Lava flow on the Big Island of Hawaii advanced several hundred yards over the weekend, and authorities are now warning nearby residents to be prepared to evacuate as soon as Tuesday.
CBS News reported
that the Hawaiian Volcano Observatory said the lava had advanced roughly 250 yards since Saturday morning, but fluctuations in the flow rate made it tough to say when it will become a danger to Pahoa, the largest town in Puna. Residents in the immediate path are mostly rural.

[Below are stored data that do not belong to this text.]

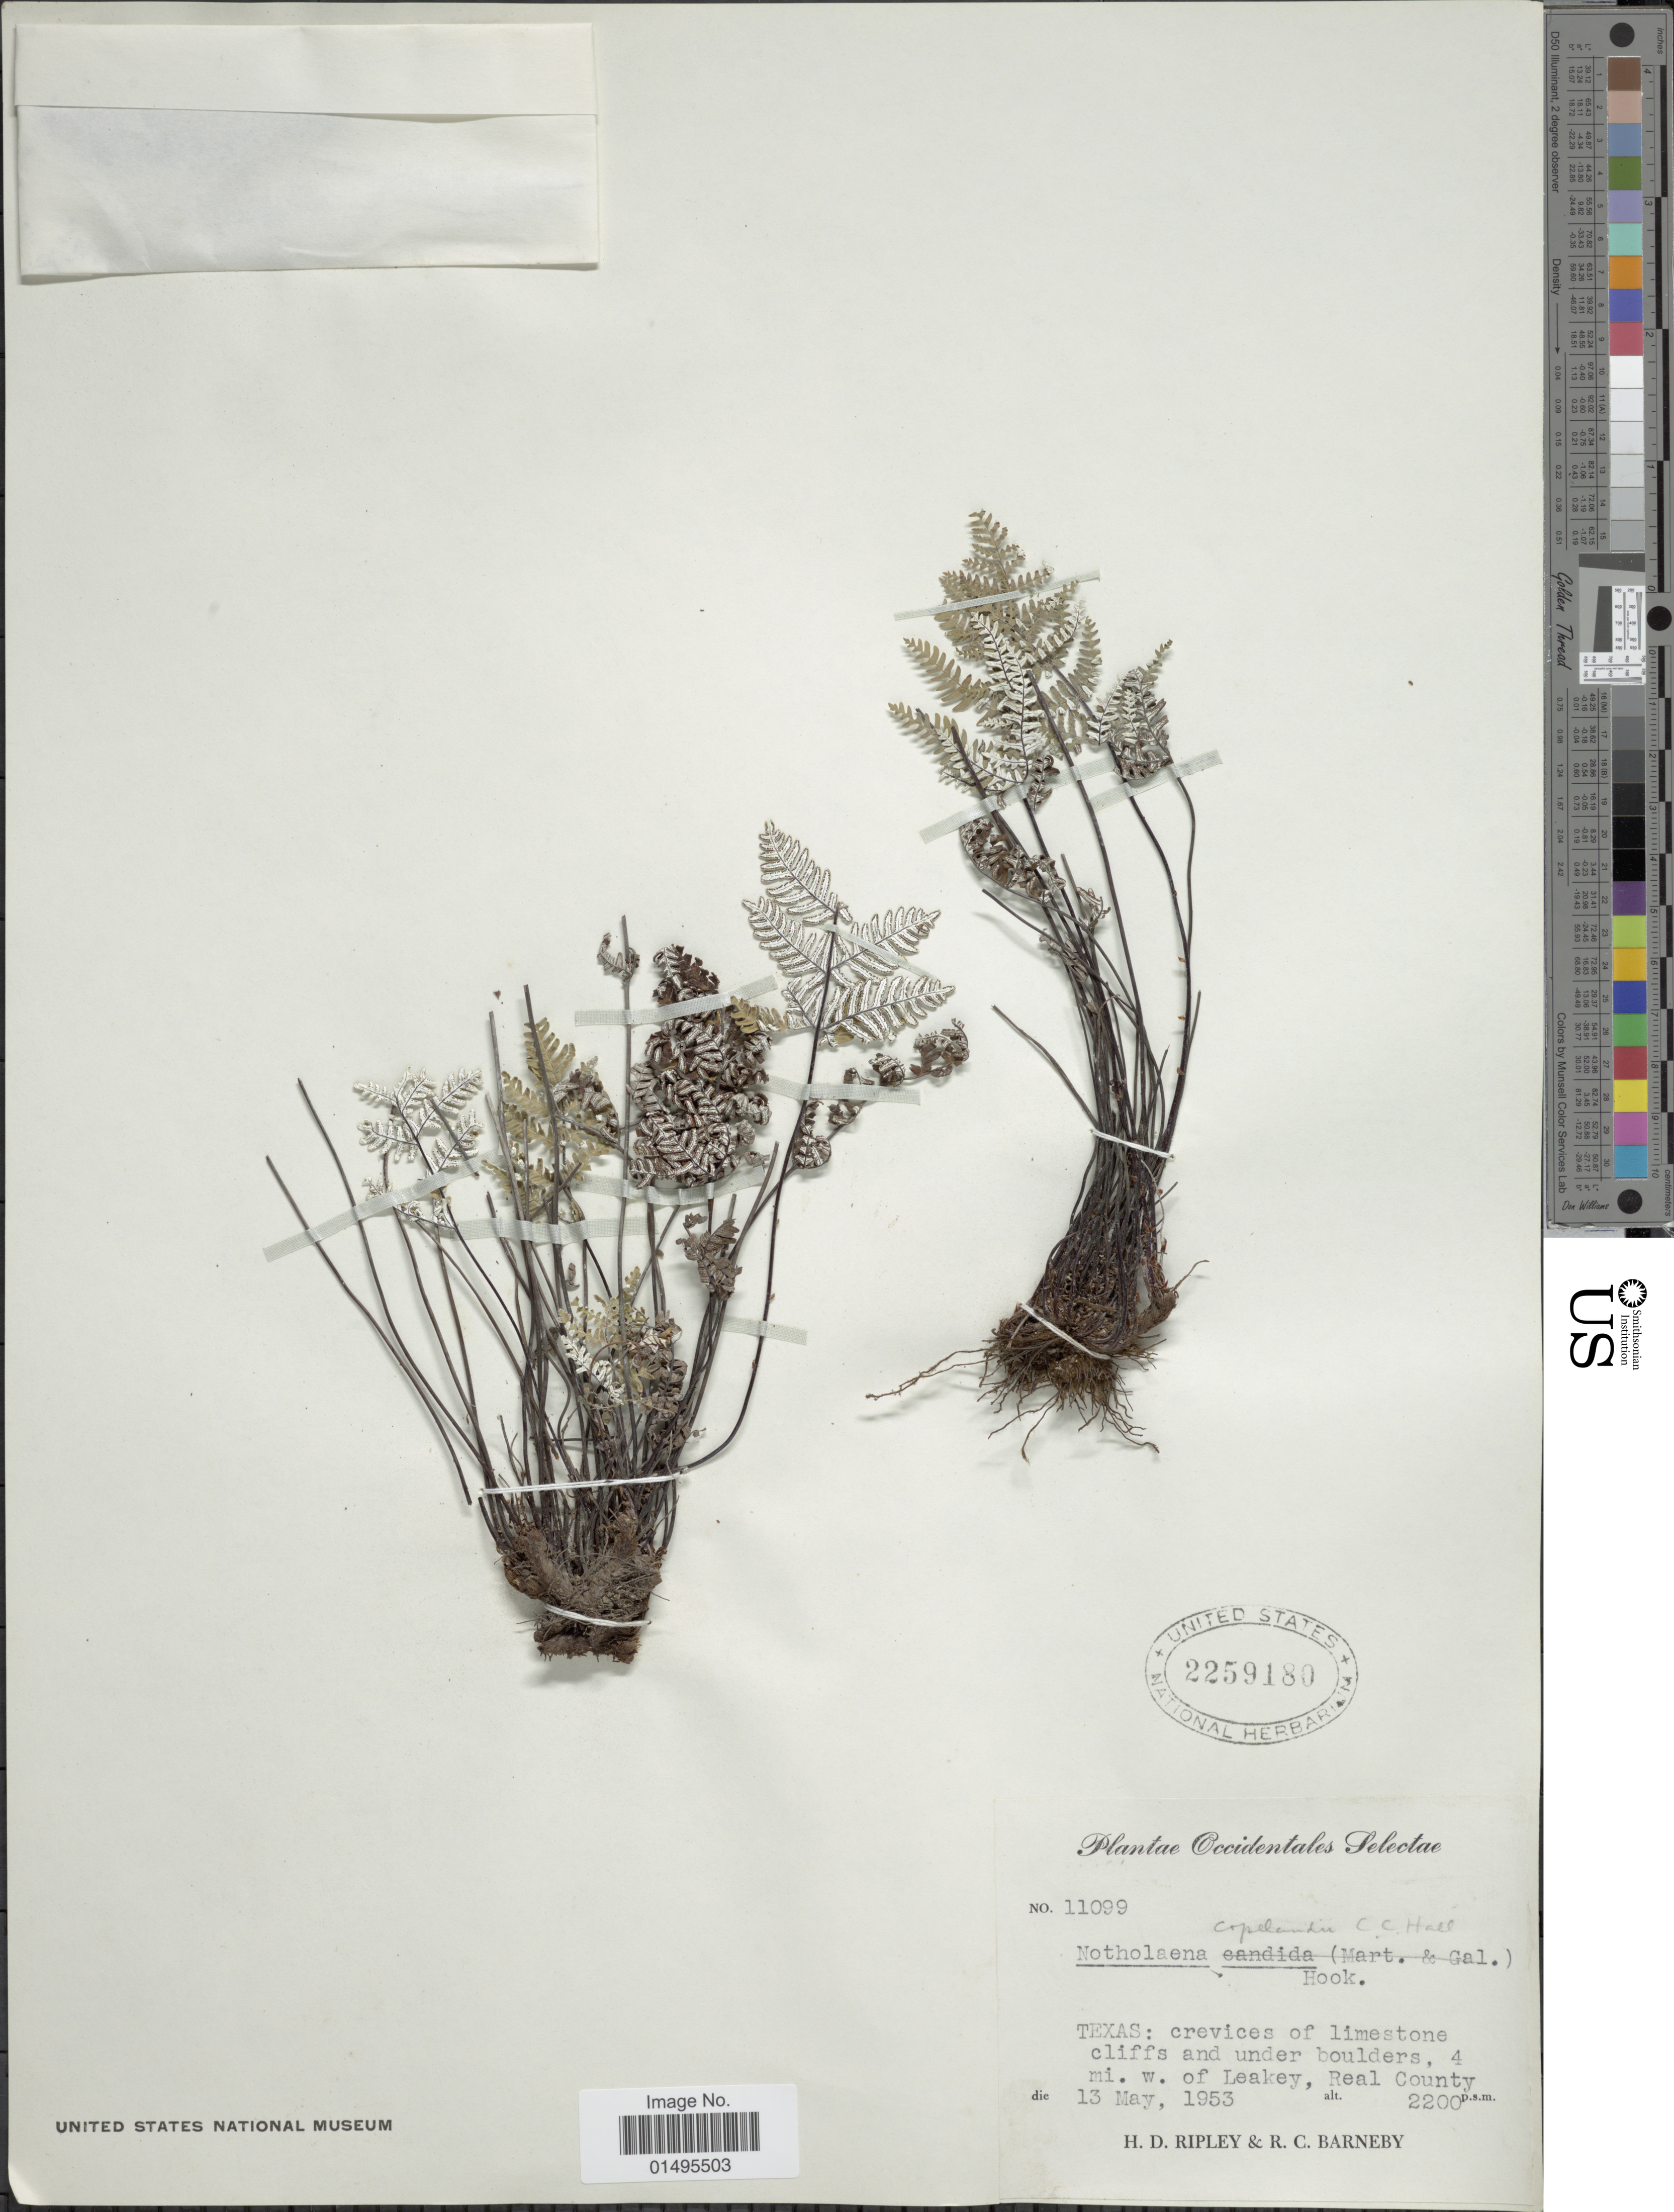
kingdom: Plantae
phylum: Tracheophyta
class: Polypodiopsida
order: Polypodiales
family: Pteridaceae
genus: Notholaena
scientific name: Notholaena candida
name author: (M. Martens) Hook.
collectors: H. Ripley & R. C. Barneby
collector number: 11099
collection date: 1953-05-13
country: United States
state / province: Texas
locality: Crevices of limestone cliffs and under boulders, 4 mi. w. of Leakey, Real County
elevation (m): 2200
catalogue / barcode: US 2259180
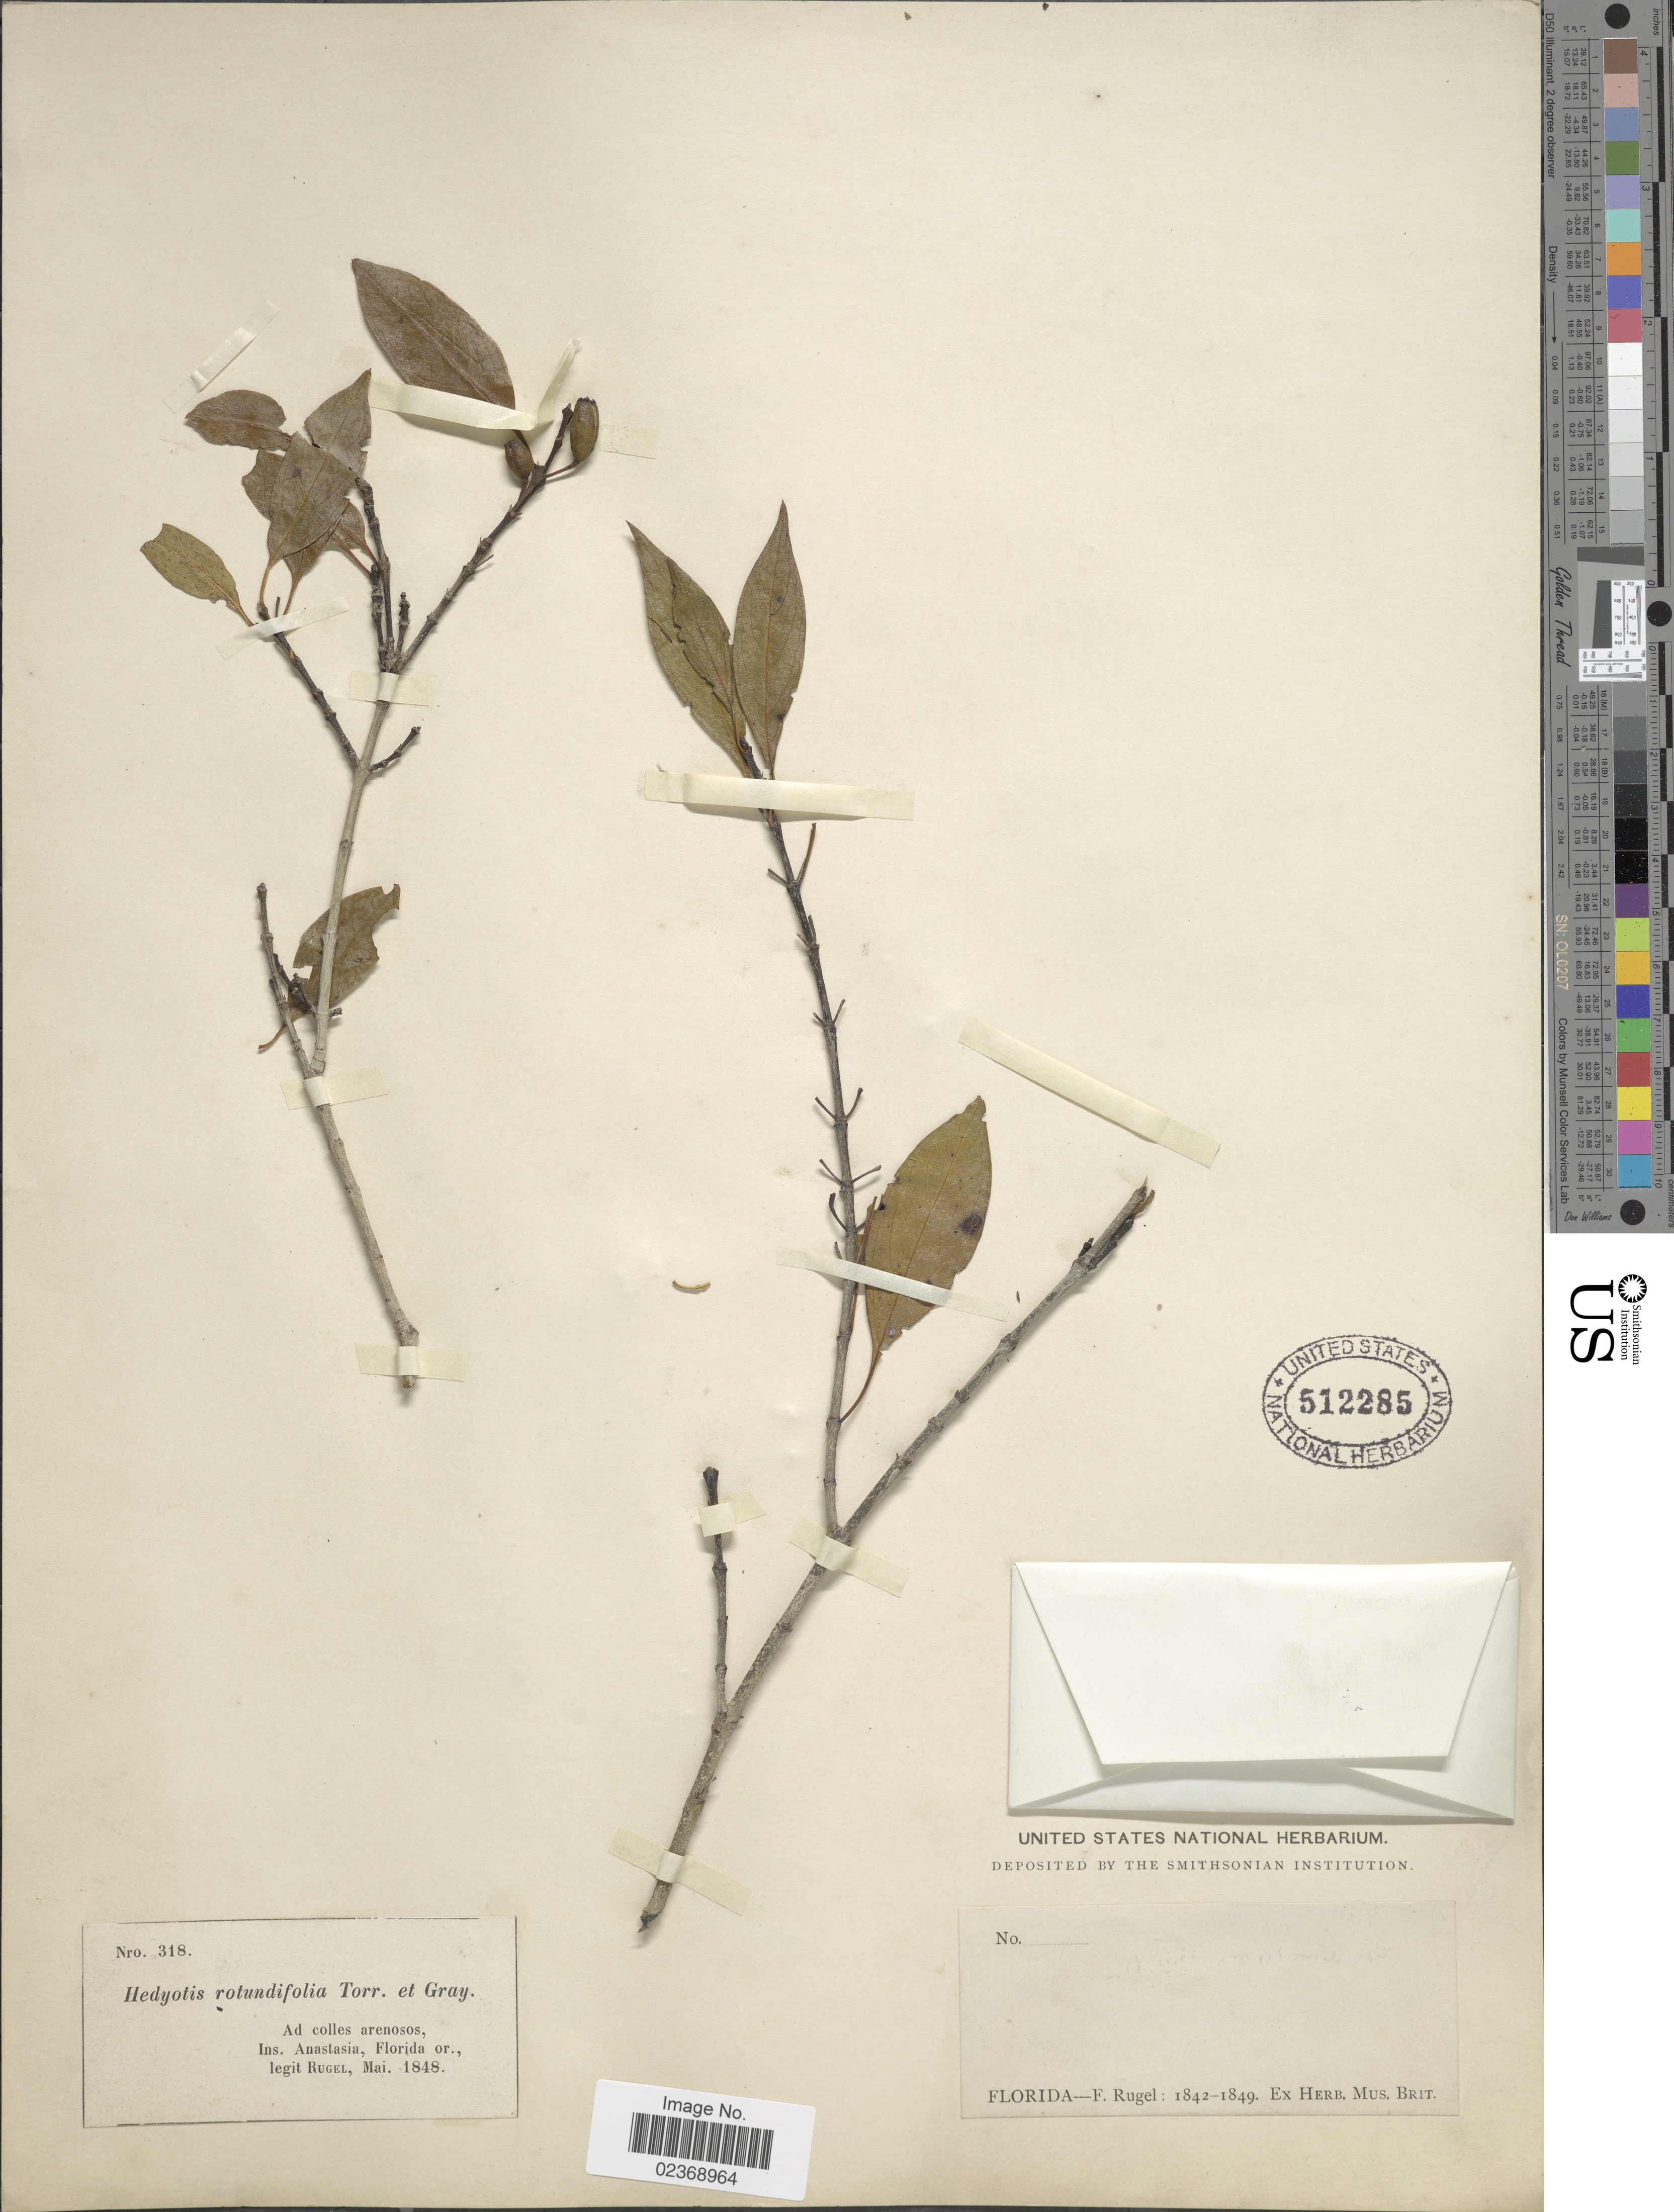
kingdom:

The lava flow stems from the Kilauea volcano, which has been erupting continuously since 1983, according to The Associated Press
. Normally the flow moves south, however over the last two years it's moved to the northeast. The current flow has been creeping down the hillside since June.
So far, it has damaged a Buddhist cemetery, covering gravesites.
The next item in its likely path, a home, is at least 300 yards away, said Darryl Oliveira, director of civil defense for Hawaii County. He estimated that there are 50 to 60 homes and businesses that could be affected by the molten hot magma.
Methane gas bursts generated by decomposing vegetation have at times accompanied the lava flow, which can be nerve-wracking to nearby observers.
"At the time that it happened, it was such a rumble I thought it was thunder and that we were about to be struck by lightning," said Janet Babb, a geologist and spokeswoman for the Hawaiian Volcano Observatory.
Authorities are going door-to-door to inform residents of the flow, and the Red Cross said it is opening a shelter for those who are displaced.